▸ **Article**:
-------------------------

The embodiments of the invention in which an exclusive property or privilege is claimed are defined as follows:

1. A process for producing a non-blackened terephthalic acid from the corresponding tolualdehyde which comprises oxidizing the tolualdehyde with molecular oxygen or a molecular oxygen-containing gas in a liquid reaction system containing a lower aliphatic monocarboxylic acid as a solvent and heavy metal salt(s) containing at least one manganese salt and at least one bromine compound as a catalyst, characterized in that the water content in the reaction solution into which the tolualdehyde is introduced is maintained at less than 10%
by weight based on the combined weight of the solvent and water in the solution.

2. A process as claimed in claim 1 wherein the starting material is p-tolualdehyde obtained by reacting toluene with carbon monoxide in the presence of hydrogen fluoride and boron trifluoride as a catalyst.

3. A process as claimed in claim 1 wherein the oxidization reaction is carried out at a temperature ranging from about 120°C to about 240°C.

4. A process as claimed in claim 1 wherein the oxidization reaction is carried out at a pressure ranging from 1 to 50 atoms.

5. A process for producing a non-blackened terephthalic acid from the corresponding tolualdehyde which comprises oxidizing the tolualdehyde with molecular oxygen or a molecular oxygen-containing gas in a liquid phase by using a lower aliphatic monocarboxylic acid as a solvent, and at least

Claim 5 continued....

one cobalt salt, at least one manganese salt and at least one bromine compound as a catalyst characterized in that the water content in the reaction solution into which the tolualdehyde is introduced is maintained at less than 10%
by weight based on the combined weight of the solvent and water in the solution.

-------------------------

[Stored entries]
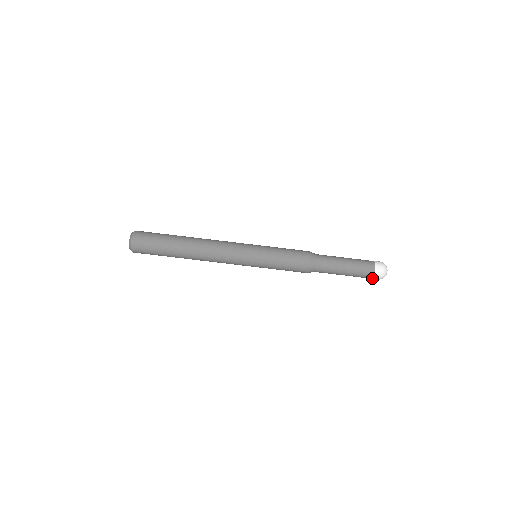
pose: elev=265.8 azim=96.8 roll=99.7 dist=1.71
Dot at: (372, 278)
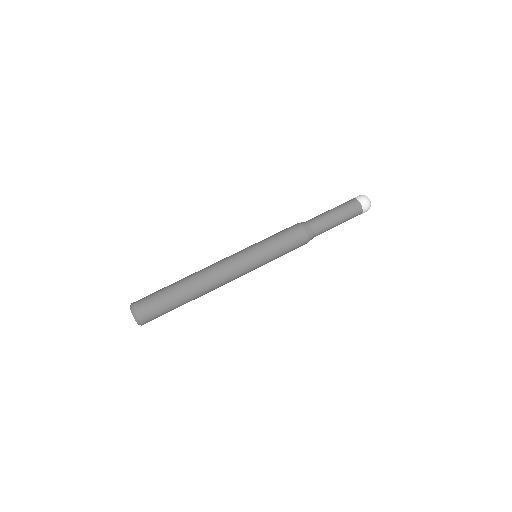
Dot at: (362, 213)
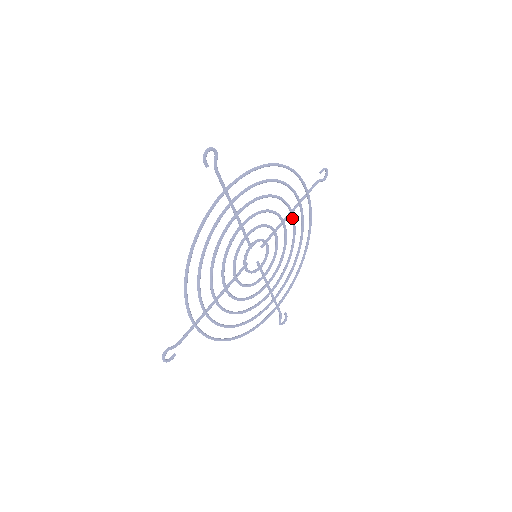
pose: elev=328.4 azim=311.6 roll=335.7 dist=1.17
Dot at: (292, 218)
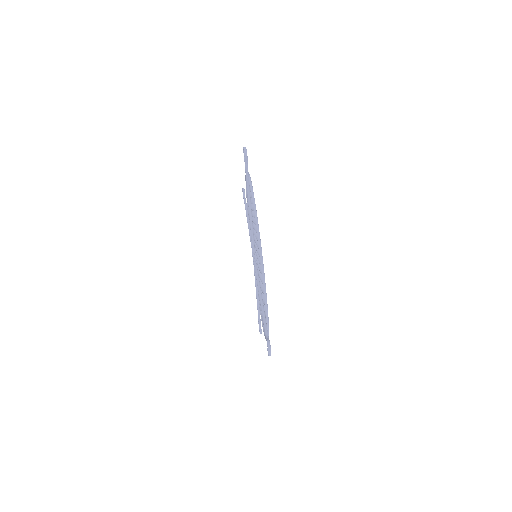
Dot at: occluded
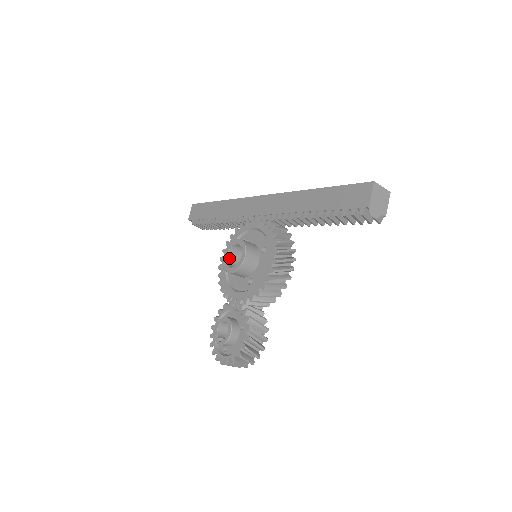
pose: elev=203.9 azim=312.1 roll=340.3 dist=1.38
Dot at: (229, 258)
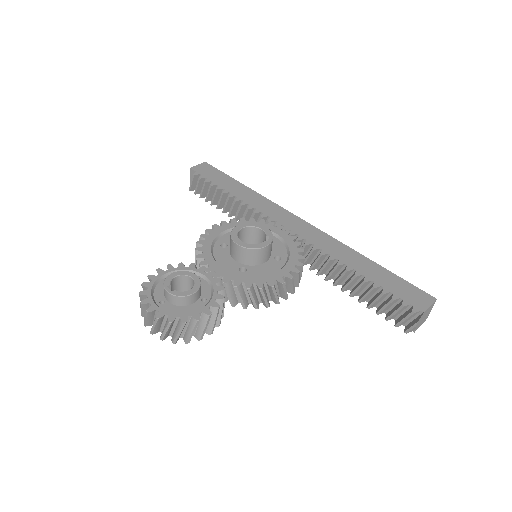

-------------------------

▸ **Your objective**:
Answer these questions using the patent claims:
(a) In claim 1, what limit is set on the water content of the reaction solution into which the tolualdehyde is introduced?
(b) According to claim 2, which two substances act as the catalyst when toluene is reacted with carbon monoxide?
(c) What temperature range does claim 3 give for the oxidization reaction?

▸ **Result**:
(a) It must be kept at less than 10% by weight, based on the combined weight of the solvent and water in the solution.
(b) Hydrogen fluoride and boron trifluoride.
(c) From about 120°C to about 240°C.